Saint Haralambos, the great church with the suggestive twilight on normal

days and floodlit on holy days. I would not slake my thirst at the springs

of Marasios and the wells of Arkatza. The lights of Karakare would not again

seem to me as being suspended in mid-air. I would not again pass by the

noise of the marketplace, the silent Turkish quarter and the melancholy

shadow of the aigheira trees of the mosques. I would not again find myself

in the familiar and loved surroundings of the enviable Krenaia School.

 

        The Yialoudaki and Taliani of Ayia Paraskeve would remain distant

dreams, as would the varied coast from Lithri and Reizdere up to the

foothills of Mimada, which resembled a witch's embroidery on the azure satin

of the serene gulf.

 

      I grabbed a horse and left with a heavy heart. I stopped at the curve of

the Kasapion for a little. How I longed to go up to Ayios Elias!! From

there, I cast a last glance at the beloved city, which had the sad fate to

bind its name with the National Calamity (Smyrne). I moved towards Kato

Panayia, galloping along the road that, like all the roads in Asia Minor,

would be traversed by tormented columns in a few days, leaving bloody traces

and human bodies in their passing. Which every stop and every start would be

for them, the beginning of a new torment, until they would be finally

exterminated, having beforehand got to know all the bestiality of men with

dark souls, stirred up by leaders drunk on raki and the unanswered

indifference of everyone to the fate of the Christians of the East.

 

        In this epoch of horror and blood, the examples of humanity are

rare, moving and comforting amidst the overflowing of insanity, of blindness

and of the evil of the human animal. When the women and children of Kato

Panayia reached Cesme, exhausted by terror, objects of contempt, a hodja, an

imam, who lived near the Kaimakame's spring, had stored some water. With

sleeves rolled up, and cup in hand, he watered, with the help of his

followers, the thirsty herd.

 

        I recall this scene as it was related to me and I remember with

kindness that man whom I only knew by face. How many times did we rest on

the steps of his house with my co-students!
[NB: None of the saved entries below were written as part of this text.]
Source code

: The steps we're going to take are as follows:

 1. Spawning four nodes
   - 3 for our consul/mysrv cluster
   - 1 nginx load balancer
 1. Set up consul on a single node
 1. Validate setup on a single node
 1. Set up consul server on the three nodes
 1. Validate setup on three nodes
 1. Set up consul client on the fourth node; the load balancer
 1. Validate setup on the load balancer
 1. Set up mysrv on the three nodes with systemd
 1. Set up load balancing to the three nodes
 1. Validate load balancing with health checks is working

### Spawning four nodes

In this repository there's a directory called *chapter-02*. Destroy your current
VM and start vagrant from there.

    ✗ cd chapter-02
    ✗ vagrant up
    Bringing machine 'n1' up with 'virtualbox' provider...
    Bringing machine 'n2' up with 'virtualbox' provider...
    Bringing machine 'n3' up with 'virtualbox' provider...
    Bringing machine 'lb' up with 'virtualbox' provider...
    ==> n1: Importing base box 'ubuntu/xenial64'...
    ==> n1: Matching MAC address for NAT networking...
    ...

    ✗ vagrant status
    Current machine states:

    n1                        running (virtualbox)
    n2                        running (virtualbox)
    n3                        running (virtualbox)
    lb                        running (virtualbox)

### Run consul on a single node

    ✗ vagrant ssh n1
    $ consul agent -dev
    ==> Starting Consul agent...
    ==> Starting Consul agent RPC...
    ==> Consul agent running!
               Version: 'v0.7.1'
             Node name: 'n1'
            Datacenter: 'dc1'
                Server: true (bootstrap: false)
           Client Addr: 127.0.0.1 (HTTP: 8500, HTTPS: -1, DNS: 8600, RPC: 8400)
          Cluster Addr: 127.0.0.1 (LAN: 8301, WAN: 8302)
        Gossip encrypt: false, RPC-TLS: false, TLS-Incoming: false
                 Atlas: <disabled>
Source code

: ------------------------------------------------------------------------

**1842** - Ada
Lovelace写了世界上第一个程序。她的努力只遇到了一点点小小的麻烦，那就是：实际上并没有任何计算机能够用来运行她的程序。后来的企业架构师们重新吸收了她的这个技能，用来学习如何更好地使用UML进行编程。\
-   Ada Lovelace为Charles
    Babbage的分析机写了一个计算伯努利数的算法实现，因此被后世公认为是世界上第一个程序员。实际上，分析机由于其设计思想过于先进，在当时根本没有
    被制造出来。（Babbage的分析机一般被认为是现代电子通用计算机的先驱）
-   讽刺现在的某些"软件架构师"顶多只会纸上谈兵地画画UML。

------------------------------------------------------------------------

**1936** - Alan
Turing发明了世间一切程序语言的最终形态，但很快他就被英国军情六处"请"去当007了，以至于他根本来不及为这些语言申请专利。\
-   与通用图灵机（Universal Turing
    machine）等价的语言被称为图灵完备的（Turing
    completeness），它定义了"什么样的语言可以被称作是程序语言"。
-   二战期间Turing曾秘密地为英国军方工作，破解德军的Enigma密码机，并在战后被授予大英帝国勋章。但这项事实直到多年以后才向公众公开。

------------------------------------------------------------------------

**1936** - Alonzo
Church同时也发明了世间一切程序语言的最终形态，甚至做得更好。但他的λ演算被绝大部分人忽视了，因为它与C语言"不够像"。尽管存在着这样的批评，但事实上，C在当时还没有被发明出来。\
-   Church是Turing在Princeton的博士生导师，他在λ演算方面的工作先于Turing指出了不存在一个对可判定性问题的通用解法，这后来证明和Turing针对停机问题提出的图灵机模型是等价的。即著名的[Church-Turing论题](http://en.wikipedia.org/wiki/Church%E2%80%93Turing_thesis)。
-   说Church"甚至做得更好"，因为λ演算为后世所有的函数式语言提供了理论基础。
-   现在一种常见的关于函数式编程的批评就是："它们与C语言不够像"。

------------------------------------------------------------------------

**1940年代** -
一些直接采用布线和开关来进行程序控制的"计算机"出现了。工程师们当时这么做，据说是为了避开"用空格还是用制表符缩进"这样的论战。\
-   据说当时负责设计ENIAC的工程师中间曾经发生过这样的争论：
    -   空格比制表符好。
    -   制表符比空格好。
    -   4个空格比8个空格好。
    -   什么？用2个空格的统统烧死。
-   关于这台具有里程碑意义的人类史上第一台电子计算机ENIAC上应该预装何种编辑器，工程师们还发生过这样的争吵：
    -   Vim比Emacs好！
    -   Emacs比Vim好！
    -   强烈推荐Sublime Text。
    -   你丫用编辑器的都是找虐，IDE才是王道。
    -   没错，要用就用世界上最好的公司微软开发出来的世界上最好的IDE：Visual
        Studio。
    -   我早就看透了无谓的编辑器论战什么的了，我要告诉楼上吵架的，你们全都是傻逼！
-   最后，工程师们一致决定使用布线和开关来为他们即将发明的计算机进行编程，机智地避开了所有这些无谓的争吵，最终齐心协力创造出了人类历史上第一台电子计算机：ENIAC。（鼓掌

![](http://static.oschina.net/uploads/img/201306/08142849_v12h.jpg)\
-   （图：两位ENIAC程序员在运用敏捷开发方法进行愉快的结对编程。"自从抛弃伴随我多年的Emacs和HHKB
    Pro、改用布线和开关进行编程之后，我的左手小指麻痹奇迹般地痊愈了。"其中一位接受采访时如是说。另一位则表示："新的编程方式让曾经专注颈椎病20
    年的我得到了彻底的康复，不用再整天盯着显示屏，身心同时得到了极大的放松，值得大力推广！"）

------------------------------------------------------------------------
Great was the act and the

courage of the Muslim cleric in those days, when in the same city, amongst

the groups of the murdered, the bloodied mouth of the martyred Father Nikole

in an ultimate fit of pain, bit to pieces the .... , bent the breast of

Theophanides under the stone mortar and hung from the tree with hook under

the chin, Father Kourpas was being dismembered.

 

        And further on, another Zalongo. At this one the heroines were not

the warrior women of Souli, they were the civilian girls of Alatsata. After

crossing themselves and making an invocation, with the wish and the

convulsion of a hapless mother, they passed into the realm of Legend via the

source springs of the Aheron river, without dances and songs. Maybe this is

why no one has been found to sing about them until now.

 

        'From one well, I brought out thirty-nine; one was from Reizdere. I

counted them one-by-one. From the other, they brought out, before me, about

fifteen.'  These are the words of Konstantinos Photakes who brought them out

(of the well) and helped with their burial. Alatsata had many wells ... as

did Asia Minor. Here I stop and leave UNESCO to honour Kemal.  Maybe later

it will honour other genocide murderers from Genghis Khan to Hitler."

 

After the Holocaust Konstantinos Panayiotakes settled in Kato Panayia, Elia

prefecture, western Peloponessos. He married Argyro and they had three

children: Paraschos, Maria and Kyriake.  He arrived in Australia on December

24th 1975.

 

Konstantinos Panayiotakes passed away in Sydney in late-July 1991.